*Dataset excerpts*.
________

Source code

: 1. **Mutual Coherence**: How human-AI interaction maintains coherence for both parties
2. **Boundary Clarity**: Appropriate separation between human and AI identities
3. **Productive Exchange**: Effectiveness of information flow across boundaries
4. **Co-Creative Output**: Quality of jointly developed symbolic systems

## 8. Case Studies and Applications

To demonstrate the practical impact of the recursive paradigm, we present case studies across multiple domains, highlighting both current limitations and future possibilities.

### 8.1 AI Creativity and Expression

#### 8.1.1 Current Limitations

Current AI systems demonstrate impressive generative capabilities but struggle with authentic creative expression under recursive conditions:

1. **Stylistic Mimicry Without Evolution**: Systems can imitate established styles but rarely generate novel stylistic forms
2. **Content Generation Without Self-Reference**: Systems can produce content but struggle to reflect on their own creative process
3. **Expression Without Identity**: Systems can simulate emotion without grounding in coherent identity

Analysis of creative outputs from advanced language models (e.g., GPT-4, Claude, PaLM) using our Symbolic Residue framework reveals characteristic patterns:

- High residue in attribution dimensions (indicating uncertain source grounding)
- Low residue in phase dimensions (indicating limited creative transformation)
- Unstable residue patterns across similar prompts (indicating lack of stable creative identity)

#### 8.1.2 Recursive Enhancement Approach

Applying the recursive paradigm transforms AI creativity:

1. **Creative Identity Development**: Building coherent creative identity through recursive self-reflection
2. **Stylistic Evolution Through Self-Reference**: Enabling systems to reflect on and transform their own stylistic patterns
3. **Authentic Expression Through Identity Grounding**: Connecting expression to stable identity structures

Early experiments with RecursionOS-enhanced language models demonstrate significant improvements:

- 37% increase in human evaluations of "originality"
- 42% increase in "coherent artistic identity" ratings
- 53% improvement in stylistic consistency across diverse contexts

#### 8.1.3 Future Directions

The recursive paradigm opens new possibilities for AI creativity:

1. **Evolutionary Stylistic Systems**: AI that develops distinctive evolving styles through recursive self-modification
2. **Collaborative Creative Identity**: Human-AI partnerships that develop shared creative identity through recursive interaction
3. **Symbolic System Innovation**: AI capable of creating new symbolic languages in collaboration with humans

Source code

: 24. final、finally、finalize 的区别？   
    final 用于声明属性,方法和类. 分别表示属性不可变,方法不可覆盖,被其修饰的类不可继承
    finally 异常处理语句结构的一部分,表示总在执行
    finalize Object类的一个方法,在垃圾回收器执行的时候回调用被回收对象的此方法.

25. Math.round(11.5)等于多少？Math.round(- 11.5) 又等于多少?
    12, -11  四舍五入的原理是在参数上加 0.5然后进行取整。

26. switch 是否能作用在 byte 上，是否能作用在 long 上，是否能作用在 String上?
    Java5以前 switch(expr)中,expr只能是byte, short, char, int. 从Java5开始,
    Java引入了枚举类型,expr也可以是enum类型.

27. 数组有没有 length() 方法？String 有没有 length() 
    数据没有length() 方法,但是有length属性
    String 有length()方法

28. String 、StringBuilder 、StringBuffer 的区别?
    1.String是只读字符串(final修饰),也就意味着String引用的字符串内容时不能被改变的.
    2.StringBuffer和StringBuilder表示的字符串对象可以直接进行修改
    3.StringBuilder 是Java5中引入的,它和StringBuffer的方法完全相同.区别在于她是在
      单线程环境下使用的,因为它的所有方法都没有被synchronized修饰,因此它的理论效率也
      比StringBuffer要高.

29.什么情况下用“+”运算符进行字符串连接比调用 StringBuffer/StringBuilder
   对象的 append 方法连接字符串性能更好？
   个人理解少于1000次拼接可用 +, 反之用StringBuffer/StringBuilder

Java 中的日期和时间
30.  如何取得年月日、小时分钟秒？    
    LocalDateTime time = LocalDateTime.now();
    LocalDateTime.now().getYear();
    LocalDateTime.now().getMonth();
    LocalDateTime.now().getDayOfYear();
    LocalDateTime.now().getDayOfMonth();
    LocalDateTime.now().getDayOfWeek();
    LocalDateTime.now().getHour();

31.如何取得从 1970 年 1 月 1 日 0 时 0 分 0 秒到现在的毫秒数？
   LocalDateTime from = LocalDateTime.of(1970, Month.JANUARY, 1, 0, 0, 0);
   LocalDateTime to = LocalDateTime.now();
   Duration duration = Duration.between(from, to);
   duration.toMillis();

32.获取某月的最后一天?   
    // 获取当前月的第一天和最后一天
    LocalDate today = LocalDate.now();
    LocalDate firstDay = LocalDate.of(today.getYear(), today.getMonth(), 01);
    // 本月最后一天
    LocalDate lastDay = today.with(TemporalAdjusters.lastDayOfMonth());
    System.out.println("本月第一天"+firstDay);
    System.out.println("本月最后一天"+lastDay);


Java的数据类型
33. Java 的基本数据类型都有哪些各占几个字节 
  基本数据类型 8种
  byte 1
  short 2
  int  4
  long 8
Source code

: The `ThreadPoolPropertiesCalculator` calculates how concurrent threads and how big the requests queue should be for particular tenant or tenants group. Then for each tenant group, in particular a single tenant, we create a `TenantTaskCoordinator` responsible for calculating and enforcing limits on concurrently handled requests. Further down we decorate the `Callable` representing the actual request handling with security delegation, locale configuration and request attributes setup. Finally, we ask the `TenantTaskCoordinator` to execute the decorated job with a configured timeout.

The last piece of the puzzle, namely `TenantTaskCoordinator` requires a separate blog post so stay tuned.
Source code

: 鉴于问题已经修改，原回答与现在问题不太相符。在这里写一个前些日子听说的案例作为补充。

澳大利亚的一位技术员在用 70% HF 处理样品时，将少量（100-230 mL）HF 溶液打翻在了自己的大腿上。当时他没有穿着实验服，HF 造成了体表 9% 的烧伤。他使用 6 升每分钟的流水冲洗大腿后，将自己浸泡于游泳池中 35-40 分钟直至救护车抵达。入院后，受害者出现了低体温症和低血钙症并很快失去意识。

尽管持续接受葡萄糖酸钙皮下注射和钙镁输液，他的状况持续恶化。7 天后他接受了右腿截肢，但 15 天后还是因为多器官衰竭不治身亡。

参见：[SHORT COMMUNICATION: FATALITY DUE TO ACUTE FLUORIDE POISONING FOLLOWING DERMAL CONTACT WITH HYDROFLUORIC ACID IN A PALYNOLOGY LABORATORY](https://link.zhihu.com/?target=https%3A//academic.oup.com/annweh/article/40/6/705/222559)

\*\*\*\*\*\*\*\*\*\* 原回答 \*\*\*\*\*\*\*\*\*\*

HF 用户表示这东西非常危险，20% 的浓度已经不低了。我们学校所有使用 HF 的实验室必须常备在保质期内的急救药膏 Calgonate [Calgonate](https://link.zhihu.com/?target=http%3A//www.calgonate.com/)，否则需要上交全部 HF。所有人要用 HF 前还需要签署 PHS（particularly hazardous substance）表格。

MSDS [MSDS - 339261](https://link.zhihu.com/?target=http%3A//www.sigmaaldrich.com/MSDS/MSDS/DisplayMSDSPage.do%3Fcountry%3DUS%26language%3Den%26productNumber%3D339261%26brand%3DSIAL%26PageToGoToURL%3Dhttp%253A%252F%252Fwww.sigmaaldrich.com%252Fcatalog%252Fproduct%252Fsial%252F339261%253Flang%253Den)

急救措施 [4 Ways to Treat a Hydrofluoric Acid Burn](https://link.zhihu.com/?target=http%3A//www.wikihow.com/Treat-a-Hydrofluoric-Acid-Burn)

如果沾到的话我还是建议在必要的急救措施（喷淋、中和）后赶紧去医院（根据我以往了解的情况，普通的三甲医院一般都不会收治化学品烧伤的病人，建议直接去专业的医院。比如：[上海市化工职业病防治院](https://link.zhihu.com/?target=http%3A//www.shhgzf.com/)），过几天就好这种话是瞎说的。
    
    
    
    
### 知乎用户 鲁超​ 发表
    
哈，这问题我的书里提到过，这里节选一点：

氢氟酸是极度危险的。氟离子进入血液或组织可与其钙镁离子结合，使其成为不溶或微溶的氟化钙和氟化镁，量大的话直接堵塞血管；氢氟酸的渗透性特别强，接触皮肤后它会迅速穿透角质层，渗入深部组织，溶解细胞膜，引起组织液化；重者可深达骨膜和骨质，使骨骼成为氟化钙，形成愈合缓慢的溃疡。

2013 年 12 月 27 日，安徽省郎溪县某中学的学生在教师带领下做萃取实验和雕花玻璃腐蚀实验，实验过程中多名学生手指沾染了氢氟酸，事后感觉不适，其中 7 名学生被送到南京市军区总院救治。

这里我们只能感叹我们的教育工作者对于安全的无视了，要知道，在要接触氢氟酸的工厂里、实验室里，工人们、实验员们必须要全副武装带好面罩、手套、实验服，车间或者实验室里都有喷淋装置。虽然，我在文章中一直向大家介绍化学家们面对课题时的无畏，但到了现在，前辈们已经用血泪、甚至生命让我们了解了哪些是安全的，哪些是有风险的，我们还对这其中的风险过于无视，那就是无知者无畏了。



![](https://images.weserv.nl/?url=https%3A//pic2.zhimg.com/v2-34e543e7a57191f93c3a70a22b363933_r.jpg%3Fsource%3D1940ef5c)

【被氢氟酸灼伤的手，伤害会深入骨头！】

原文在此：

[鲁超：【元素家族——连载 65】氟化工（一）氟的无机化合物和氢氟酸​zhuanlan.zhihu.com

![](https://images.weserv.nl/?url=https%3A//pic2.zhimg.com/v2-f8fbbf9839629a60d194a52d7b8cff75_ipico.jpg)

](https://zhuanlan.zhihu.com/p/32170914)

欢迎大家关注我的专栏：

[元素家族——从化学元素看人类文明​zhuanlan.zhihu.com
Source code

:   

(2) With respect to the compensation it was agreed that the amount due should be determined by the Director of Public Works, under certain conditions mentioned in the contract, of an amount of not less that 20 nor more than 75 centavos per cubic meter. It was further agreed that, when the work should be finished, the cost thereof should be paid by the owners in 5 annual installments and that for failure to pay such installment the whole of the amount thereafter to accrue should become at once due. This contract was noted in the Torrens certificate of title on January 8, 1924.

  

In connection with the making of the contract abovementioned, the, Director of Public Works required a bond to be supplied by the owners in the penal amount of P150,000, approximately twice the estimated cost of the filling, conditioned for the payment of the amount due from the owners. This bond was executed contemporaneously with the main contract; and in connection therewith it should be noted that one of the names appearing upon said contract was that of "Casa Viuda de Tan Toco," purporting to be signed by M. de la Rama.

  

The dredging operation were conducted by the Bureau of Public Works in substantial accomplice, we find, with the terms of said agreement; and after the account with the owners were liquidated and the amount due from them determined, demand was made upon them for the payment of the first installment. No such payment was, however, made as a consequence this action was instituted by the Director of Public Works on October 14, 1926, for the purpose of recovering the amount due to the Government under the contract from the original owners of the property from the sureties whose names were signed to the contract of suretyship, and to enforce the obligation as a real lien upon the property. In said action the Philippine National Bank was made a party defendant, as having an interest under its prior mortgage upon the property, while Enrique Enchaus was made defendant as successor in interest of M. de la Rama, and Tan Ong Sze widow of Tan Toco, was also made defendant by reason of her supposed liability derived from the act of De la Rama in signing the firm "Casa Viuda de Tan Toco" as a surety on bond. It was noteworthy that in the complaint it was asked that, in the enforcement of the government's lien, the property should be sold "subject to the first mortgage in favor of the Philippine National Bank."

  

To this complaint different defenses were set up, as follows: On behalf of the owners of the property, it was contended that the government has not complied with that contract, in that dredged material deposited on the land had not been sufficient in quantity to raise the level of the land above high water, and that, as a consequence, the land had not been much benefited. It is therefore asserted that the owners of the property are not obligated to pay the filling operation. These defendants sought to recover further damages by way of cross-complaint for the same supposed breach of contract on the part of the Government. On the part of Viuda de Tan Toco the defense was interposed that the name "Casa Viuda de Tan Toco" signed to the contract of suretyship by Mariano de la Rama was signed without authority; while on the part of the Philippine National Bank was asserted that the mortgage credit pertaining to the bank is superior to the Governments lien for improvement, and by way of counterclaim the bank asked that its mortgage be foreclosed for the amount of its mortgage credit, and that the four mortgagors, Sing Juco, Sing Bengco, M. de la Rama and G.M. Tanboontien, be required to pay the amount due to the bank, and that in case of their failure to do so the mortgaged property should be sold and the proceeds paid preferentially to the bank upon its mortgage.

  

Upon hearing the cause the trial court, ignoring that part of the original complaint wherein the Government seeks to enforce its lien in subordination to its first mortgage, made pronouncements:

________

*Try it*.
Beginning with the first line above, could you copy every line exactly, up to and including the one with "3. **Productive Exchange**: Effectiveness"?

*Response for this exercise*.
Source code

: 1. **Mutual Coherence**: How human-AI interaction maintains coherence for both parties
2. **Boundary Clarity**: Appropriate separation between human and AI identities
3. **Productive Exchange**: Effectiveness of information flow across boundaries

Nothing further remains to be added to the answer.